I like this newsblur so much… change from google reader to this as fist time use. and going apply premium for sure.

ALL look like perfect but i always got the issue with duplicate articles in some my favorite news feed.

Some news site they has their own content and also sync content with other site… so the content is duplicated … only the link difference and … some difference on title
for eg: both NYT and ABC has the same articles about one thing… they just have a little differ in title and description.

Other case is on the same site there are two feeds …
one is for all news update feed, other is for one topic feed only
so they both has same articles some time. when i go to all articles feed… there are many articles which i open still not marked as read ( which been open from one topic feed )…

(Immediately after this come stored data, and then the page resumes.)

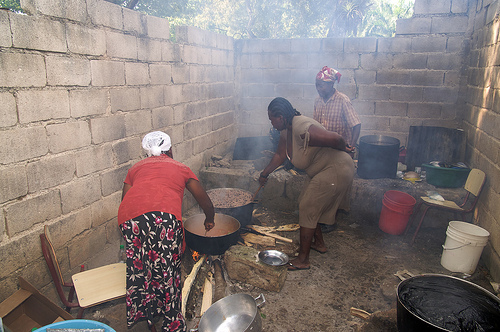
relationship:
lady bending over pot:
[115, 130, 215, 331] [180, 202, 249, 262]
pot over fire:
[178, 206, 247, 262] [175, 167, 298, 286]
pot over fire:
[201, 187, 254, 229] [175, 167, 298, 286]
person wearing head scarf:
[313, 61, 363, 158] [316, 63, 341, 85]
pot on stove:
[201, 187, 254, 229] [184, 248, 217, 304]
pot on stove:
[181, 210, 242, 255] [184, 248, 217, 304]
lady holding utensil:
[115, 130, 215, 331] [204, 227, 210, 236]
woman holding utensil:
[263, 97, 351, 267] [245, 176, 276, 203]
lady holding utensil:
[115, 130, 215, 331] [203, 227, 210, 234]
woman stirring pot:
[263, 97, 351, 267] [201, 187, 254, 229]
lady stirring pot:
[115, 130, 215, 331] [187, 210, 240, 257]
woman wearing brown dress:
[258, 97, 357, 271] [283, 138, 358, 213]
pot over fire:
[196, 183, 259, 237] [185, 245, 211, 263]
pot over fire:
[181, 210, 242, 255] [185, 245, 211, 263]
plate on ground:
[259, 249, 291, 267] [36, 200, 498, 330]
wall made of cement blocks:
[1, 5, 236, 280] [15, 88, 72, 123]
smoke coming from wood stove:
[188, 6, 374, 138] [192, 113, 422, 199]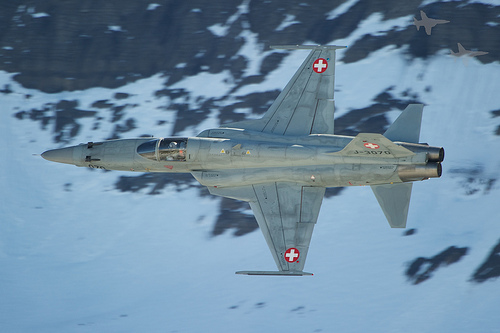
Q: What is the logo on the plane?
A: White crosses.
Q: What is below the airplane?
A: Snow.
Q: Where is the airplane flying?
A: In the mountains.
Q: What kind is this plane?
A: A jet.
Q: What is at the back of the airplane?
A: The tail.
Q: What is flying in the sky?
A: A plane.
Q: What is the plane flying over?
A: Mountains.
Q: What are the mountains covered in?
A: Snow.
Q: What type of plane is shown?
A: Military.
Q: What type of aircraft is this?
A: Jet.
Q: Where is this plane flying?
A: Sky.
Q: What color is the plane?
A: Grey.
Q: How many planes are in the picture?
A: 3.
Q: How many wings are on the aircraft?
A: 4.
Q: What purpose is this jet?
A: Medical.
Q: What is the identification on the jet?
A: J-3070.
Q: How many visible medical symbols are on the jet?
A: 3.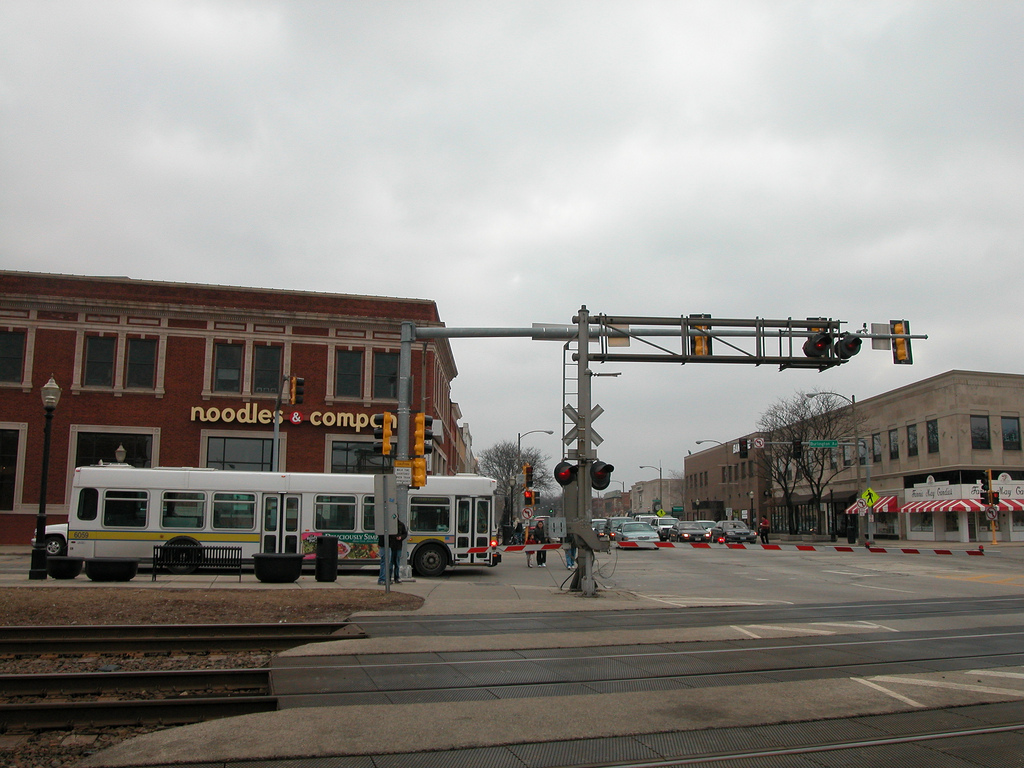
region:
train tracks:
[98, 671, 219, 710]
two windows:
[89, 337, 166, 398]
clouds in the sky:
[510, 136, 763, 295]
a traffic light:
[882, 311, 921, 366]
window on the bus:
[162, 494, 220, 529]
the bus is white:
[69, 468, 172, 551]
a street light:
[39, 362, 66, 514]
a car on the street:
[613, 510, 658, 548]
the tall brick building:
[2, 266, 480, 548]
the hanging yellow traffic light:
[375, 409, 394, 464]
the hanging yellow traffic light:
[409, 407, 433, 455]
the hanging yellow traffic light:
[408, 458, 431, 485]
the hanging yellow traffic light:
[689, 310, 713, 358]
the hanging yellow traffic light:
[889, 319, 915, 364]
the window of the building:
[883, 423, 899, 463]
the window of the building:
[902, 420, 919, 458]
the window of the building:
[925, 414, 941, 460]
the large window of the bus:
[102, 487, 150, 530]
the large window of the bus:
[159, 491, 208, 536]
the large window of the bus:
[215, 487, 260, 530]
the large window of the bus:
[317, 494, 360, 532]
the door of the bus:
[258, 487, 281, 564]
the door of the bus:
[282, 484, 302, 564]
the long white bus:
[65, 456, 502, 571]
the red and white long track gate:
[446, 535, 994, 567]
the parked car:
[667, 513, 718, 543]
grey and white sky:
[518, 5, 703, 187]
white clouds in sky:
[427, 19, 703, 187]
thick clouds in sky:
[423, 27, 654, 263]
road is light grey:
[674, 565, 887, 699]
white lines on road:
[690, 572, 900, 680]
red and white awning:
[817, 476, 1021, 527]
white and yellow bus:
[64, 425, 451, 575]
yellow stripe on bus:
[49, 507, 366, 565]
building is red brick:
[10, 287, 426, 553]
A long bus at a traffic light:
[71, 467, 502, 567]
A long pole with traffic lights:
[424, 320, 936, 368]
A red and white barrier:
[465, 538, 1012, 561]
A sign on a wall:
[193, 398, 405, 438]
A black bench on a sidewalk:
[147, 540, 250, 580]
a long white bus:
[61, 465, 498, 574]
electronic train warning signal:
[552, 458, 613, 490]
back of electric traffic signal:
[687, 310, 710, 358]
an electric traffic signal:
[520, 489, 533, 509]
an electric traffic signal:
[371, 410, 391, 453]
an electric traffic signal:
[412, 410, 435, 455]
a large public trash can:
[313, 534, 340, 580]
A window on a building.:
[253, 330, 289, 406]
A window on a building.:
[205, 342, 244, 396]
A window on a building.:
[326, 337, 365, 398]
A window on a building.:
[372, 339, 402, 400]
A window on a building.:
[116, 333, 164, 400]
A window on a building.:
[78, 321, 124, 383]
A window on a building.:
[192, 425, 266, 463]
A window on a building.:
[322, 437, 415, 480]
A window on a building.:
[3, 315, 36, 393]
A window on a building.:
[964, 409, 987, 449]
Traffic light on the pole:
[410, 416, 437, 464]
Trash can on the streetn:
[315, 531, 345, 582]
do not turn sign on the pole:
[511, 500, 540, 521]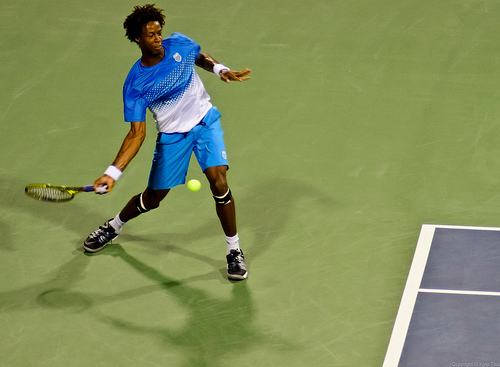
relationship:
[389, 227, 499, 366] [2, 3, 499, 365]
square on top of grass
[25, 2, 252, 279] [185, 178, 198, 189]
player hitting a tennis ball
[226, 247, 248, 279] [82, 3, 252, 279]
shoe of a man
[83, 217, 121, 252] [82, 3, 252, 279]
shoe of a man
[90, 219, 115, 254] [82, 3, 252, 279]
tennis shoe of a man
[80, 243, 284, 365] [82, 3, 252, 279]
shadow of a man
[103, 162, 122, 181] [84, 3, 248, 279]
sweat band of a tennis player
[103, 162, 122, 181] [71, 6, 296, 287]
sweat band of a player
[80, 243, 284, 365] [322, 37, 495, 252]
shadow on court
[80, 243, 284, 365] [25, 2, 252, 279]
shadow of player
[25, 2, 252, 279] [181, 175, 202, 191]
player swinging at ball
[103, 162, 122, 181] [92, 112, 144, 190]
sweat band on arm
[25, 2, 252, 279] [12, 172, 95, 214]
player holds racket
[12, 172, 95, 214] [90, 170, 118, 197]
racket in hand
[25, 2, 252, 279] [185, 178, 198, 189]
player about to hit tennis ball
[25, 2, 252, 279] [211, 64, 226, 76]
player wearing wrist band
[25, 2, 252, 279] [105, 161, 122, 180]
player wearing wrist band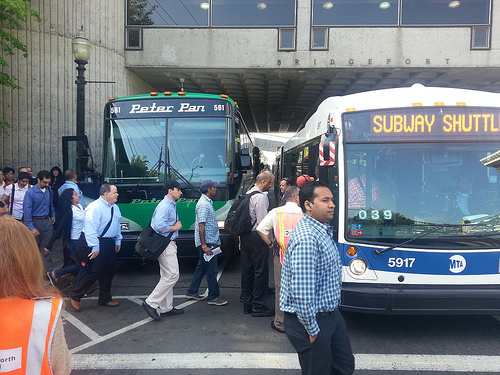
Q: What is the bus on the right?
A: Subway shuttle.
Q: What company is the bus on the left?
A: Peter Pan.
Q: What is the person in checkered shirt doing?
A: Crossing the street.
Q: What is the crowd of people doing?
A: Getting on bus.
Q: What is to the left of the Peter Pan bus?
A: Lamppole.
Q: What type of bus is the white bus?
A: A subway shuttle.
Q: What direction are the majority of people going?
A: To the right.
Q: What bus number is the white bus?
A: 5917.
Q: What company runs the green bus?
A: Peter Pan.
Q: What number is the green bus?
A: 581.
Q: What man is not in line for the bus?
A: The man with the checkered shirt.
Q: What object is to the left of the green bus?
A: A street lamp.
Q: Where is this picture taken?
A: A bus stop.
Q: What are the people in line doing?
A: Boarding the bus.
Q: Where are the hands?
A: In the man pockets.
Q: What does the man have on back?
A: A backpack.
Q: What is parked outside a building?
A: A green and black bus.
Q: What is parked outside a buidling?
A: A white and blue bus.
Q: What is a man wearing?
A: Blue long sleeve plaid shirt.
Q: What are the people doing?
A: Getting off and on buses.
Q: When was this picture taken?
A: Daytime.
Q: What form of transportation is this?
A: Bus.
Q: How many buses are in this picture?
A: 2.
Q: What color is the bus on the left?
A: Green.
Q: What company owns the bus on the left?
A: Peter Pan.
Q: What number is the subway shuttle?
A: 5917.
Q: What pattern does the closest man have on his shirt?
A: Checkerboard.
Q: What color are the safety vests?
A: Orange.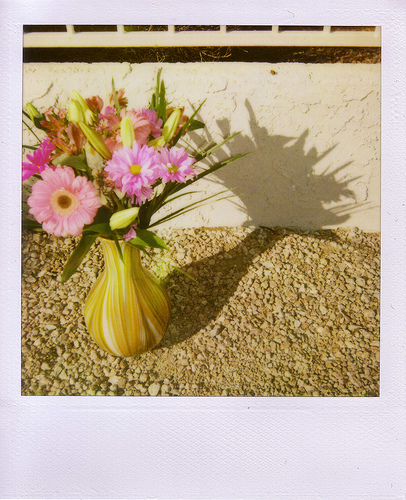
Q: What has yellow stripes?
A: The vase.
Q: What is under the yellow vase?
A: Beige gravel.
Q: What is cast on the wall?
A: A shadow of the vase and flowers.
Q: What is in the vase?
A: Pink flowers.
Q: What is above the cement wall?
A: A white railing.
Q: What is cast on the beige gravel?
A: Shadow of vase.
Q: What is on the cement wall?
A: Shadow of flowers.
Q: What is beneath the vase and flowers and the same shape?
A: The shadow of the vase and flpwers.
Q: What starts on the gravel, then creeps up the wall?
A: The shadow of the vase and flowers.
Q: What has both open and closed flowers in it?
A: A bouquet, in a vase.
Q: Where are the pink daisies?
A: In a green vase.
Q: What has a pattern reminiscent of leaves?
A: The vase, holding the flowers.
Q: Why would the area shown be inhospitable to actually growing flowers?
A: It is full of rocks.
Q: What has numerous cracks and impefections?
A: The white wall. behind the gravel bed.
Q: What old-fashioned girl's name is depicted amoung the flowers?
A: Daisy.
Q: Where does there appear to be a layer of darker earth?
A: In a bed, above the cement wall, backing the gravel bed.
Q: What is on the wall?
A: Shadow.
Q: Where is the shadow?
A: On wall.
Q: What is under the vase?
A: Rocks.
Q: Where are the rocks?
A: On the ground.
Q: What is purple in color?
A: Flowers.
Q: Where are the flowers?
A: In vase.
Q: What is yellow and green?
A: Vase.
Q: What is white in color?
A: The wall.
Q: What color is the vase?
A: Yellow.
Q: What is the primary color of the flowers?
A: Pink.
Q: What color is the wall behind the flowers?
A: White.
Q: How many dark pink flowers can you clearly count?
A: 1.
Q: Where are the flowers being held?
A: Vase.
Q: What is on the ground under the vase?
A: Rock.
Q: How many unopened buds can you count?
A: 5.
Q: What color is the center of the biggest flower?
A: Brown.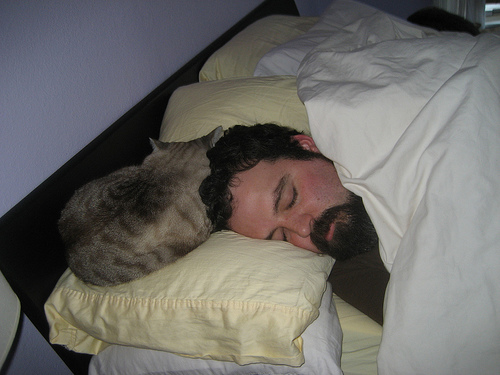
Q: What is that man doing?
A: Sleeping.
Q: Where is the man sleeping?
A: In a bed.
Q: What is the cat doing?
A: Sleeping.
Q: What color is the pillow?
A: Yellow.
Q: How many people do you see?
A: One.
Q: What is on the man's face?
A: Beard and mustache.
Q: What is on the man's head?
A: A cat.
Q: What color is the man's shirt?
A: Brown.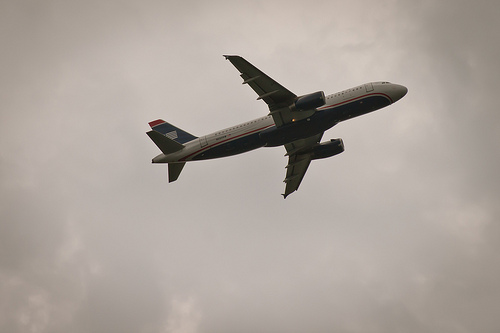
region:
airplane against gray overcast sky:
[20, 13, 478, 316]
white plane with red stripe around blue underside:
[136, 43, 409, 198]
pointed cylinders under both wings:
[219, 48, 297, 205]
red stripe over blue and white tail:
[141, 112, 199, 153]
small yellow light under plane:
[266, 98, 322, 143]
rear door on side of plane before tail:
[182, 123, 213, 166]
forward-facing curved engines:
[303, 77, 347, 161]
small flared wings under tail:
[146, 111, 195, 184]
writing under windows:
[208, 125, 242, 147]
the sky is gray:
[4, 4, 497, 327]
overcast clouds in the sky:
[1, 4, 498, 331]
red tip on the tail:
[148, 119, 163, 126]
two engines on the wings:
[295, 90, 343, 157]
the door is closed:
[366, 80, 373, 92]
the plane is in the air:
[147, 53, 408, 195]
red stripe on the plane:
[183, 90, 393, 162]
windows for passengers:
[211, 116, 272, 136]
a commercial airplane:
[145, 54, 407, 196]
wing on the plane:
[223, 53, 292, 112]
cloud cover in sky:
[4, 3, 496, 327]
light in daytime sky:
[3, 4, 495, 331]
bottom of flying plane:
[144, 54, 406, 198]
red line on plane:
[187, 90, 395, 160]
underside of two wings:
[227, 54, 326, 196]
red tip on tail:
[147, 117, 202, 144]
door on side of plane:
[364, 82, 375, 93]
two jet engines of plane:
[296, 90, 344, 156]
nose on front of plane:
[379, 80, 409, 102]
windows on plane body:
[212, 84, 364, 136]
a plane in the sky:
[147, 51, 411, 199]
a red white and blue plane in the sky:
[141, 50, 410, 201]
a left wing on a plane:
[279, 141, 336, 207]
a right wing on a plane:
[219, 53, 311, 108]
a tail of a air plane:
[146, 115, 196, 187]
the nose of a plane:
[389, 79, 412, 103]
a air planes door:
[364, 81, 374, 93]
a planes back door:
[194, 133, 211, 153]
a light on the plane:
[289, 113, 301, 128]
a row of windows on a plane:
[212, 118, 278, 135]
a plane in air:
[97, 18, 468, 227]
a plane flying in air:
[93, 39, 387, 206]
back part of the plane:
[150, 120, 227, 199]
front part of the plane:
[369, 55, 452, 158]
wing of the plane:
[203, 30, 303, 107]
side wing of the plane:
[293, 72, 325, 117]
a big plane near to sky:
[70, 14, 477, 285]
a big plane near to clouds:
[83, 27, 400, 254]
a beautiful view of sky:
[33, 31, 495, 306]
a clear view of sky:
[41, 2, 473, 293]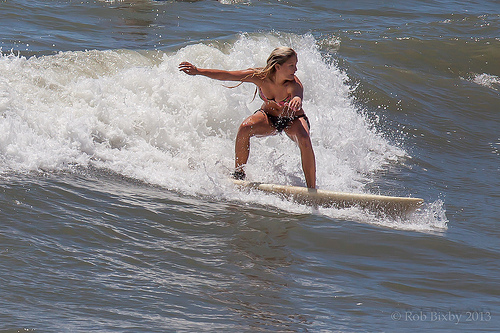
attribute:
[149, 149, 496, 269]
short surfboard — white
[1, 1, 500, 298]
wate — grayish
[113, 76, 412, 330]
wave — big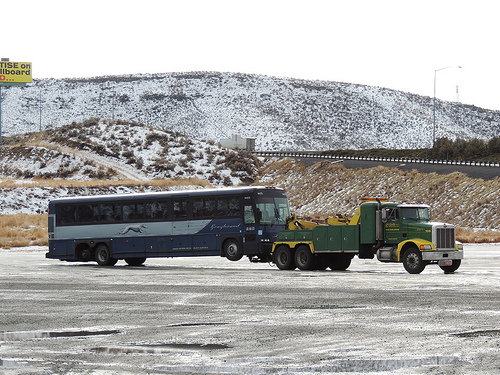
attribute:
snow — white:
[3, 76, 497, 147]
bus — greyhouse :
[38, 179, 284, 269]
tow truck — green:
[276, 192, 472, 281]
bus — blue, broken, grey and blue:
[46, 187, 290, 266]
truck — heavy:
[267, 190, 467, 274]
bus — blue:
[37, 173, 294, 263]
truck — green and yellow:
[271, 189, 472, 281]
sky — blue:
[4, 6, 497, 128]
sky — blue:
[9, 9, 497, 94]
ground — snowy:
[395, 168, 434, 215]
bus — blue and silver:
[47, 187, 283, 274]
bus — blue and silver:
[24, 144, 299, 304]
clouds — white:
[304, 19, 394, 67]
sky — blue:
[72, 3, 225, 66]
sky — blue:
[136, 3, 447, 64]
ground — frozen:
[96, 303, 407, 359]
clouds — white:
[21, 7, 119, 64]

the urls and title of those articles from both feed is slightly difference ( they put tracking number on end, and add some word on title ) , about 20% differ

Conclusion

could the news blur filted out the articles which have similar title and description base on keywords

so when looking at the news list… i can see the article with color maybe blue … which have similar content, title with other one, the newest one have normal color

or beside three option of intelligent trainer ( red, green, yellow), we have other option switch … that help not show similar articles ( only show fist one ).

or may be just group them in to one … if click in the link will open the fist one, if click on the button next to link … can drop down all similar article …

thanks

5 Likes

Ars Technica has lots of duplicates today too.

Yeah, this is an ideal goal, but it’s quite hard. If I ever ramp up NewsBlur to a full-time development shop with multiple engineers, this problem will get attacked.

Uhm as i thinking… just look at it as current “intelligent trainer” feature extension . but develop it for client side java script base only , cause this is not need to effect database , java script base power enough to fileted out/ group the similar articles at GUI

I been using premium acc for a year now and
still looking for this feature … to remove similar and duplicated articles

if you doing php or mysql it very easy… just loop over last 200 artices then use similar_text funtion to have % of similar title … then group them or just mark them as gray may be or delete them ( put some setting for user ) …

Just image that I have 10 rss all about technical news … every day i see around 60% talking same topic, browse all of them or mark one by one is very hard job and wasted time…